[Vision2020] what is hospitality?
keely emerinemix
kjajmix1 at msn.com
Sat Sep 29 09:41:31 PDT 2007
I left yesterday's NSA candidates' forum before the audience questions came in. Someone asked Wayne Krauss about the recent boarding house ordinance; Krauss answered, according to the Daily News, that it was a question of when "a guest becomes a boarder."
Huh.
My mama always taught me that guests are the people you invite to enjoy your family's company, your home, your food and drink and some Jello-based dessert. For free. The women on both sides of my family, going generations back, would smack me silly if I ever collected a fee from those I invited. I'm just now getting comfortable with the idea of a potluck; it runs against my grain. Still, guests are people invited who are required to bring NOTHING and pay NOTHING. And I accommodate guests based on what my home and family can reasonably handle. I don't go out and buy a five- or six-bedroom home knowing that my "guest fees" will cover part of the mortgage. Hospitality is a gift, not a for-profit venture.
Jeff and I have also had people live with us, again for free, when they're in desperate straits. We wouldn't accept payment from them -- we were engaging in hospitality to "the least of these" who probably couldn't have paid us back anyway. Certainly no one reading this would fail to offer whatever they could provide to someone in need, and we're no different. Hospitality is a ministry, not a fee-based social service.

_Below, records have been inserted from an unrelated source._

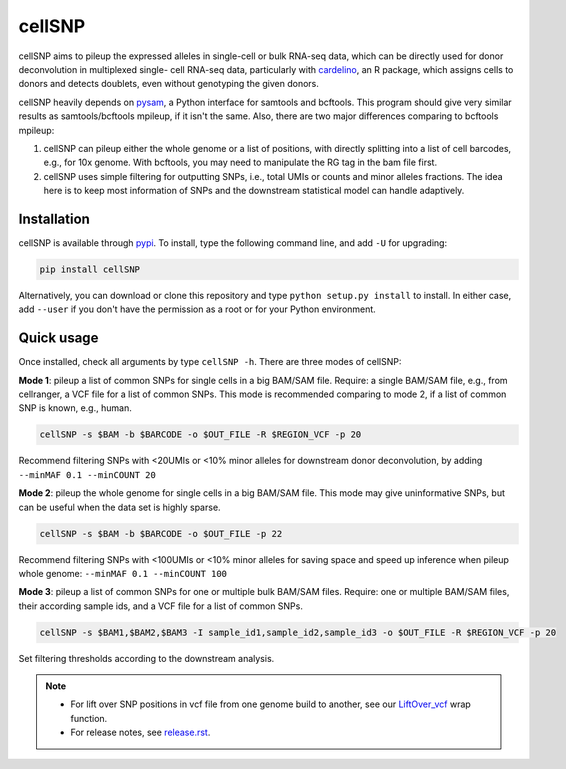 =======
cellSNP
=======

cellSNP aims to pileup the expressed alleles in single-cell or bulk RNA-seq 
data, which can be directly used for donor deconvolution in multiplexed single-
cell RNA-seq data, particularly with cardelino_, an R package, which assigns 
cells to donors and detects doublets, even without genotyping the given donors.

cellSNP heavily depends on pysam_, a Python interface for samtools and bcftools. 
This program should give very similar results as samtools/bcftools mpileup, if 
it isn't the same. Also, there are two major differences comparing to bcftools 
mpileup:

1. cellSNP can pileup either the whole genome or a list of positions, with 
   directly splitting into a list of cell barcodes, e.g., for 10x genome. With 
   bcftools, you may need to manipulate the RG tag in the bam file first.
2. cellSNP uses simple filtering for outputting SNPs, i.e., total UMIs or counts
   and minor alleles fractions. The idea here is to keep most information of 
   SNPs and the downstream statistical model can handle adaptively.


Installation
------------

cellSNP is available through `pypi`_. To install, type the following command 
line, and add ``-U`` for upgrading:

.. code-block:: bash

  pip install cellSNP

Alternatively, you can download or clone this repository and type 
``python setup.py install`` to install. In either case, add ``--user`` if you 
don't have the permission as a root or for your Python environment.


Quick usage
-----------

Once installed, check all arguments by type ``cellSNP -h``. There are three 
modes of cellSNP:

**Mode 1**: pileup a list of common SNPs for single cells in a big BAM/SAM 
file. Require: a single BAM/SAM file, e.g., from cellranger, a VCF file for 
a list of common SNPs. This mode is recommended comparing to mode 2, if a 
list of common SNP is known, e.g., human.

.. code-block:: bash

  cellSNP -s $BAM -b $BARCODE -o $OUT_FILE -R $REGION_VCF -p 20
  
Recommend filtering SNPs with <20UMIs or <10% minor alleles for downstream 
donor deconvolution, by adding ``--minMAF 0.1 --minCOUNT 20``


**Mode 2**: pileup the whole genome for single cells in a big BAM/SAM file. 
This mode may give uninformative SNPs, but can be useful when the data set 
is highly sparse.

.. code-block:: bash

  cellSNP -s $BAM -b $BARCODE -o $OUT_FILE -p 22
  
Recommend filtering SNPs with <100UMIs or <10% minor alleles for saving space
and speed up inference when pileup whole genome: ``--minMAF 0.1 --minCOUNT 100``


**Mode 3**: pileup a list of common SNPs for one or multiple bulk BAM/SAM files.
Require: one or multiple BAM/SAM files, their according sample ids, and a VCF 
file for a list of common SNPs.

.. code-block:: bash

  cellSNP -s $BAM1,$BAM2,$BAM3 -I sample_id1,sample_id2,sample_id3 -o $OUT_FILE -R $REGION_VCF -p 20
  
Set filtering thresholds according to the downstream analysis.



.. note::

   - For lift over SNP positions in vcf file from one genome build to another, 
     see our `LiftOver_vcf`_ wrap function.
   - For release notes, see `release.rst`_.

.. _cardelino: https://github.com/PMBio/cardelino
.. _pysam: https://github.com/pysam-developers/pysam
.. _pypi: https://pypi.org/project/cellSNP/
.. _LiftOver_vcf: https://github.com/huangyh09/cellSNP/tree/master/liftOver
.. _release.rst: https://github.com/huangyh09/cellSNP/blob/master/doc/release.rst

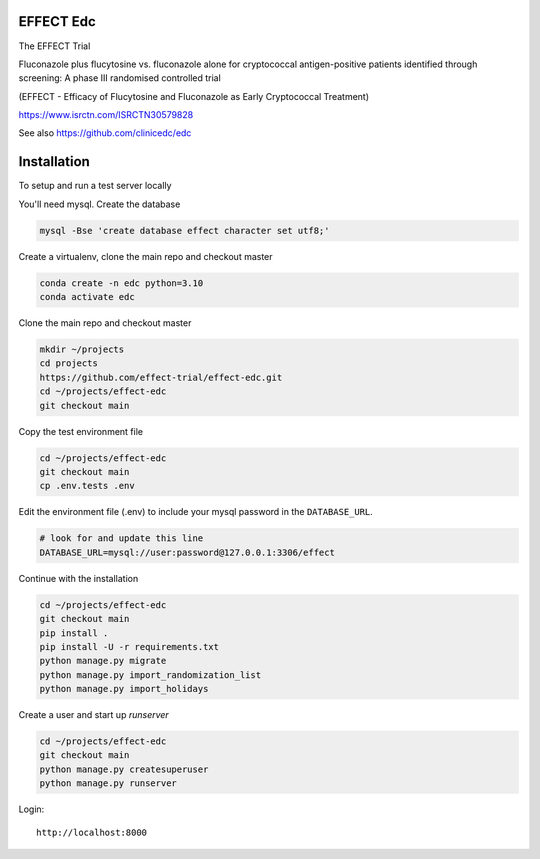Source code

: |pypi| |actions| |codecov| |downloads|


EFFECT Edc
----------

|effect_logo|

The EFFECT Trial

Fluconazole plus flucytosine vs. fluconazole alone for cryptococcal antigen-positive patients identified through screening:
A phase III randomised controlled trial

(EFFECT - Efficacy of Flucytosine and Fluconazole as Early Cryptococcal Treatment)

https://www.isrctn.com/ISRCTN30579828

See also https://github.com/clinicedc/edc

|django|

Installation
------------

To setup and run a test server locally

You'll need mysql. Create the database

.. code-block:: bash

  mysql -Bse 'create database effect character set utf8;'


Create a virtualenv, clone the main repo and checkout master

.. code-block:: bash

  conda create -n edc python=3.10
  conda activate edc


Clone the main repo and checkout master

.. code-block:: bash

  mkdir ~/projects
  cd projects
  https://github.com/effect-trial/effect-edc.git
  cd ~/projects/effect-edc
  git checkout main


Copy the test environment file

.. code-block:: bash

  cd ~/projects/effect-edc
  git checkout main
  cp .env.tests .env


Edit the environment file (.env) to include your mysql password in the ``DATABASE_URL``.

.. code-block:: bash

  # look for and update this line
  DATABASE_URL=mysql://user:password@127.0.0.1:3306/effect


Continue with the installation

.. code-block:: bash

  cd ~/projects/effect-edc
  git checkout main
  pip install .
  pip install -U -r requirements.txt
  python manage.py migrate
  python manage.py import_randomization_list
  python manage.py import_holidays


Create a user and start up `runserver`

.. code-block:: bash

  cd ~/projects/effect-edc
  git checkout main
  python manage.py createsuperuser
  python manage.py runserver


Login::

  http://localhost:8000

.. |effect_logo| image:: https://github.com/effect-trial/effect-edc/blob/develop/docs/effect_logo_sm.jpg
    :target: https://github.com/effect-trial/effect-edc

.. |pypi| image:: https://img.shields.io/pypi/v/effect-edc.svg
    :target: https://pypi.python.org/pypi/effect-edc

.. |actions| image:: https://github.com/effect-trial/effect-edc/workflows/build/badge.svg?branch=develop
  :target: https://github.com/effect-trial/effect-edc/actions?query=workflow:build

.. |codecov| image:: https://codecov.io/gh/effect-trial/effect-edc/branch/develop/graph/badge.svg
  :target: https://codecov.io/gh/effect-trial/effect-edc

.. |downloads| image:: https://pepy.tech/badge/effect-edc
   :target: https://pepy.tech/project/effect-edc

.. |django| image:: https://www.djangoproject.com/m/img/badges/djangomade124x25.gif
   :target: http://www.djangoproject.com/
   :alt: Made with Django
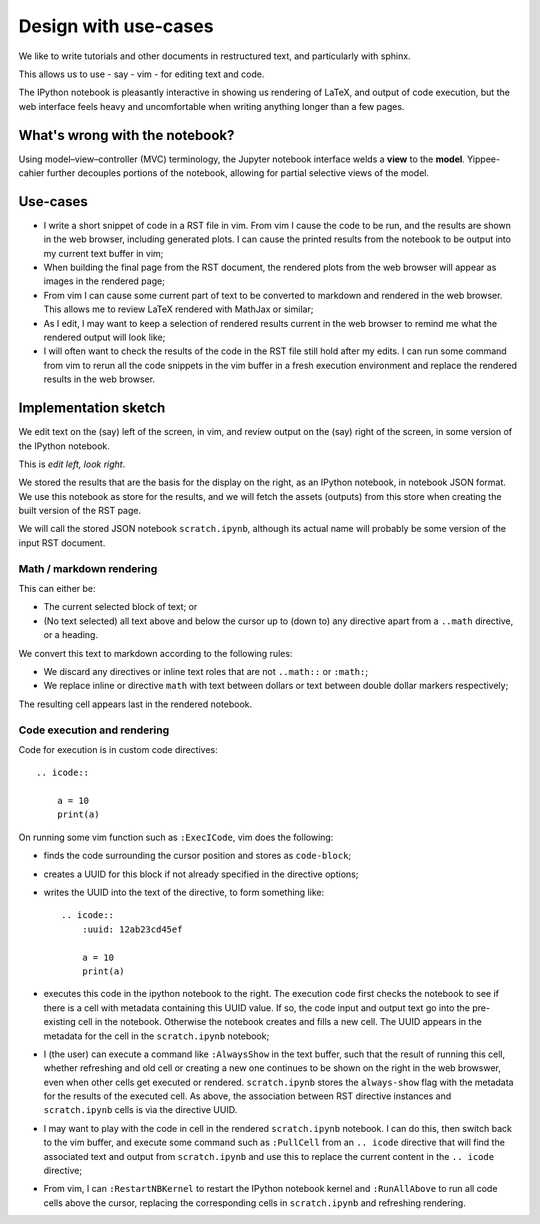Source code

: #####################
Design with use-cases
#####################

We like to write tutorials and other documents in restructured text, and
particularly with sphinx.

This allows us to use - say - vim - for editing text and code.

The IPython notebook is pleasantly interactive in showing us rendering of LaTeX,
and output of code execution, but the web interface feels heavy and
uncomfortable when writing anything longer than a few pages.

*******************************
What's wrong with the notebook?
*******************************

Using model–view–controller (MVC) terminology, the Jupyter notebook interface
welds a **view** to the **model**. Yippee-cahier further decouples portions of
the notebook, allowing for partial selective views of the model.

*********
Use-cases
*********

* I write a short snippet of code in a RST file in vim.  From vim I cause the
  code to be run, and the results are shown in the web browser, including
  generated plots.  I can cause the printed results from the notebook to be
  output into my current text buffer in vim;
* When building the final page from the RST document, the rendered plots from
  the web browser will appear as images in the rendered page;
* From vim I can cause some current part of text to be converted to markdown and
  rendered in the web browser.  This allows me to review LaTeX rendered with
  MathJax or similar;
* As I edit, I may want to keep a selection of rendered results current in the
  web browser to remind me what the rendered output will look like;
* I will often want to check the results of the code in the RST file still hold
  after my edits.  I can run some command from vim to rerun all the code
  snippets in the vim buffer in a fresh execution environment and replace the
  rendered results in the web browser.

*********************
Implementation sketch
*********************

We edit text on the (say) left of the screen, in vim, and review output on the
(say) right of the screen, in some version of the IPython notebook.

This is *edit left, look right*.

We stored the results that are the basis for the display on the right, as an
IPython notebook, in notebook JSON format.  We use this notebook as store for
the results, and we will fetch the assets (outputs) from this store when
creating the built version of the RST page.

We will call the stored JSON notebook ``scratch.ipynb``, although its actual
name will probably be some version of the input RST document.

Math / markdown rendering
=========================

This can either be:

* The current selected block of text; or
* (No text selected) all text above and below the cursor up to (down to) any
  directive apart from a ``..math`` directive, or a heading.

We convert this text to markdown according to the following rules:

* We discard any directives or inline text roles that are not ``..math::`` or
  ``:math:``;
* We replace inline or directive ``math`` with text between dollars or text
  between double dollar markers respectively;

The resulting cell appears last in the rendered notebook.

Code execution and rendering
============================

Code for execution is in custom code directives::

    .. icode::

        a = 10
        print(a)

On running some vim function such as ``:ExecICode``, vim does the following:

* finds the code surrounding the cursor position and stores as
  ``code-block``;
* creates a UUID for this block if not already specified in the directive
  options;
* writes the UUID into the text of the directive, to form something like::

    .. icode::
        :uuid: 12ab23cd45ef

        a = 10
        print(a)

* executes this code in the ipython notebook to the right.  The execution code
  first checks the notebook to see if there is a cell with metadata containing
  this UUID value.  If so, the code input and output text go into the
  pre-existing cell in the notebook.  Otherwise the notebook creates and fills a
  new cell.  The UUID appears in the metadata for the cell in the
  ``scratch.ipynb`` notebook;
* I (the user) can execute a command like ``:AlwaysShow`` in the text buffer,
  such that the result of running this cell, whether refreshing and old cell or
  creating a new one continues to be shown on the right in the web browswer,
  even when other cells get executed or rendered.  ``scratch.ipynb`` stores the
  ``always-show`` flag with the metadata for the results of the executed cell.
  As above, the association between RST directive instances and
  ``scratch.ipynb`` cells is via the directive UUID.
* I may want to play with the code in cell in the rendered ``scratch.ipynb``
  notebook.  I can do this, then switch back to the vim buffer, and execute some
  command such as ``:PullCell`` from an ``.. icode`` directive that will find
  the associated text and output from ``scratch.ipynb`` and use this to replace
  the current content in the ``.. icode`` directive;
* From vim, I can ``:RestartNBKernel`` to restart the IPython notebook kernel
  and ``:RunAllAbove`` to run all code cells above the cursor, replacing the
  corresponding cells in ``scratch.ipynb`` and refreshing rendering.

If one of our elderly parents were sick, we would without question have them in our home as long as we could provide the kind of care they needed. Hospitality is an obligation of family, not a burden.
On the other hand, if we had someone who lived with us because of convenience, someone who wanted to hang with our family while she or he studied or worked or prepared for marriage, we might agree to let them, and we would ask them to help offset expenses, with the idea that we were substitutes for dorm or apartment living and costs. I would accept a couple of hundred or so, or a bag or two of groceries a week, or help with the heating bill -- and then I'd go down to City Hall to get my CUP. Boarding is a neutral thing, morally, not an opportunity to break the law.
And while I may be -- would hope to be -- a hospitable host, I would be clear that my making hundreds of dollars from three or four or five boarders is NOT hospitality. It's probably not even a smart idea, but the City Council is in charge of holding the City responsible for enforcing the law, not probing the ministerial or filial motive of living arrangements. Real hospitality knows nothing of casual law-breaking, profit, investing in too-big houses, or cries of persecution. I would expect classically-educated Christians to be aware of what my beloved grandmother knew with only an eighth-grade education and a Catholic Missalette.
keely
"God works patiently and deeply, but often in hidden ways, in the mess of our humanity and history."